The last few years have been particularly eventful, and 2015 will be remembered for many momentous milestones. For those of us involved in security and fighting fraud online, we will remember it as a big year for major data breaches.
A report carried out by PwC examining UK data breaches showed that not only had there been a rise in 2015 but that the scale and cost of these breaches had doubled. The report concluded that data breaches, for large business are “a near certainty.”
In the short term, these attacks mean less consumer confidence and less business for the businesses that were breached. There is also the question of liability. If data is lost, firms could find themselves in breach the Data Protection Act (1998) and subject to prosecution. It is not surprising, then, that Lloyds of London has reported a marked increase in data breach liability insurance policies being written.
Yet there is one issue that doesn’t often get the coverage that it deserves; what is happening to all this leaked data? What, for example, is happening with the 600,000 plus personal and financial details that JD Wetherspoons lost? Who is using the bank details from the UK’s leading banks? And what are they using it for?
The simple fact is that this data ends up in the hands of criminals: either the criminals who carried out the breach in the first place or sold onto others.
Financial Fraud Action UK (FFA UK) is the UK’s financial industry anti-fraud group and works alongside a dedicated police force to monitor and combat financial fraud in the UK. In March this year, it published its 2015 year-end report, announcing, as said at the top of the article, that “financial fraud losses across payment cards, remote banking and cheques totalled £755.0 million in 2015, an increase of 26 per cent compared to 2014.”
When looking for key drivers behind this huge increase, the experts at FFA UK are in no doubt: “The rise across all fraud loss types during 2015 owes much to the growth of impersonation and deception scams, as well as sophisticated online attacks such as malware and data breaches.”

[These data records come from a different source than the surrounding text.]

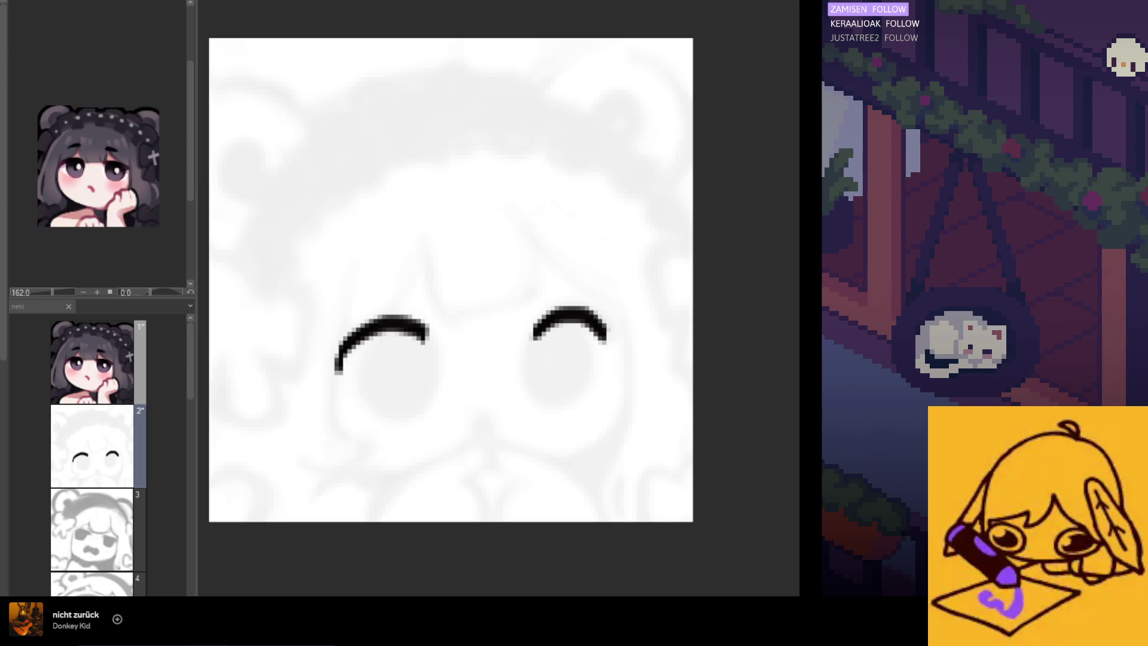
left_click_drag(557, 423, 458, 463)
key("ctrl+z")
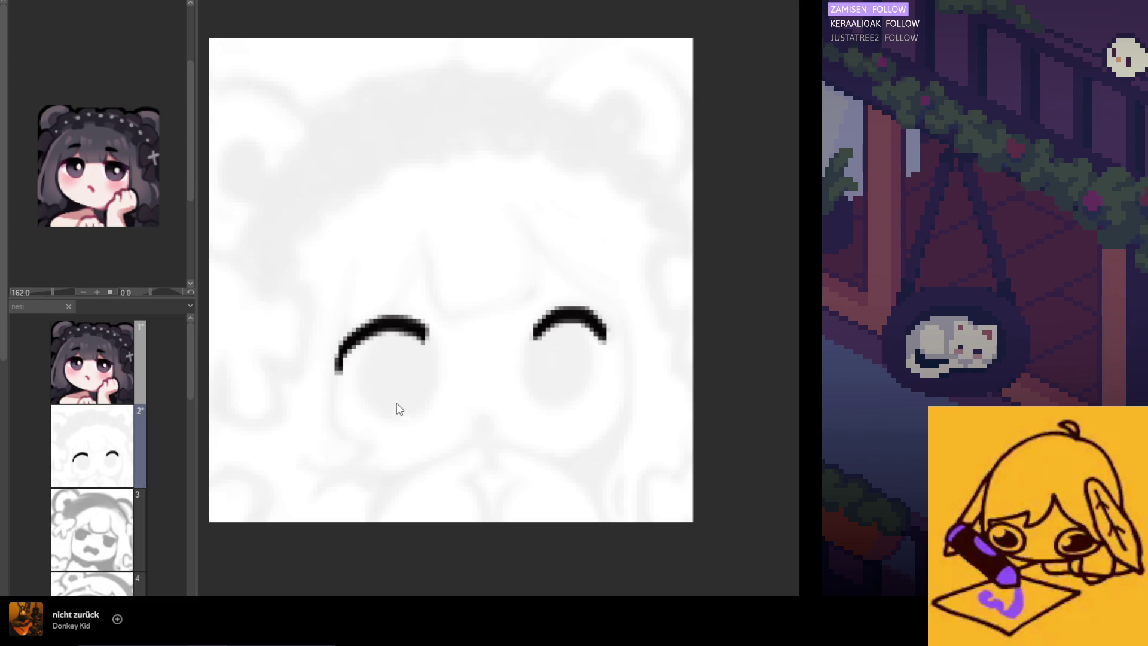
key("ctrl+z")
key("ctrl+z")
Step: Redraw the left eye's upper arc several times, undoing each unsatisfying attempt
left_click_drag(429, 328, 337, 372)
key("ctrl+z")
left_click_drag(424, 330, 341, 362)
key("ctrl+z")
left_click_drag(424, 343, 341, 363)
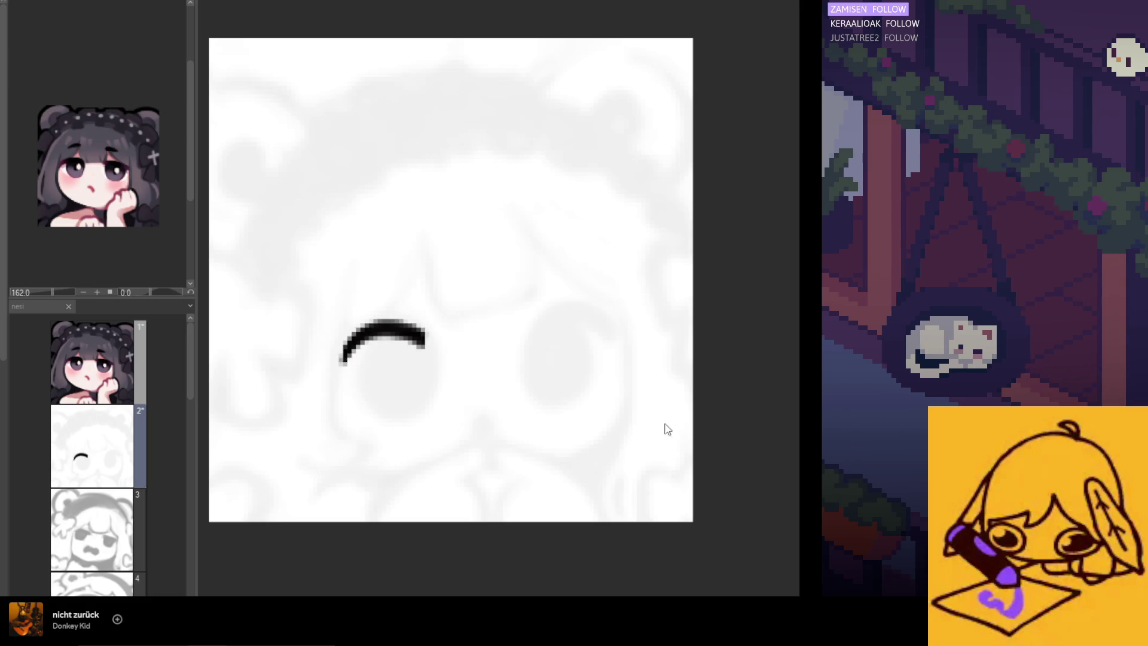
key("ctrl+z")
left_click_drag(484, 336, 371, 368)
key("ctrl+z")
left_click_drag(422, 330, 345, 357)
key("ctrl+z")
Step: Ink and refine the left eye arc, drop the stacked lines below, and keep one arc
left_click_drag(424, 337, 351, 356)
left_click_drag(428, 328, 360, 360)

The message is crystal clear: data breaches in the UK are a significant cause of the increase in financial fraud in 2015.
It might seem obvious, but this is the first time that these two trends have been linked causality demonstrated. The continued rise of CNP fraud in the UK is being driven by, among other things, the data illegally obtained via data breaches.
Of course, it’s not just the financial data that is valuable, personal data is valuable too. According to Action Fraud UK, the UK’s national fraud and cyber-crime reporting center, fraudsters need only know a customer’s name, date of birth and address to open bank accounts and access credit in their name, which they can then utilize to take over their existing accounts and cards. When this information is taken from data breaches, fraudsters are able to get to work straightaway.
Data breaches should be seen as a four-minute warning for anyone looking to guard against fraud. When a breach happens, that means hundreds of thousands of records of personal and financial information are getting into the hands of criminals and it will not be long before they are used for fraud.
Businesses who have suffered a breach are legally obliged to inform those whose data has been compromised so that they can take action to protect themselves. But, equally, merchants should take heed of data breaches as an early warning that fraud is about to increase. Whether this means investing in new anti-fraud or security software or tightening the rules of existing protocols is up to the merchant.
Yet what is in no doubt is that data breaches mean fraud will spike, and merchants should be prepared.